LC: At one point, Iree says, "We never did think of ourselves as poor because we always had food to eat and a roof over our heads." It struck me that living in a city you see people going without those things quite often.
RK: I think you have to readjust your frame of mind to understand what it means to be impoverished in the country. In Mudlick Hollow, without a car you can't go to the grocery store. You can't get a job or an education. If there's a medical problem, it takes an hour and a half for help to arrive. So a car, which is a total luxury for somebody in the city, is completely essential to their way of life. Government programs often don't make allowances for that. Or they set up a social program and then they won't provide transportation, so nobody goes. The implications of living in that geographical situation are quite extreme. In winter, for example, when it snows no one comes up to shovel them out. They just wait for the snow to melt. The kids don't go to school. And they have to have enough food to last them. Two winters ago they were stuck up there for a month. Nobody left.
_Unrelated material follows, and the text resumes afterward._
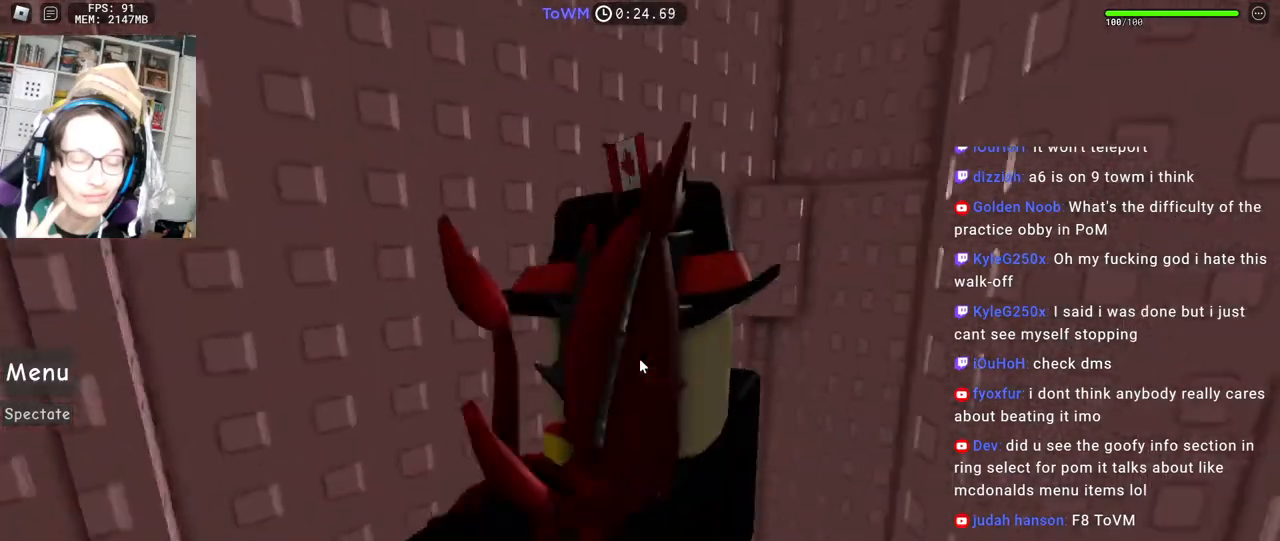
{"keys": [], "mouse": ["right"], "events": []}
LC: I guess they have to get along, too.
RK: [both laugh] Yes. That's very important.
LC: Were there things you were attached to that you had to leave out in the end?
RK: Yes. We shot a hundred hours of footage over the course of a year, and we had to get it down to ninety minutes - so editing the film was a torturous process. There were often phrases that I just loved. For example, Neial said: "There's a fine line between fishing and looking stupid." I really wanted to include that.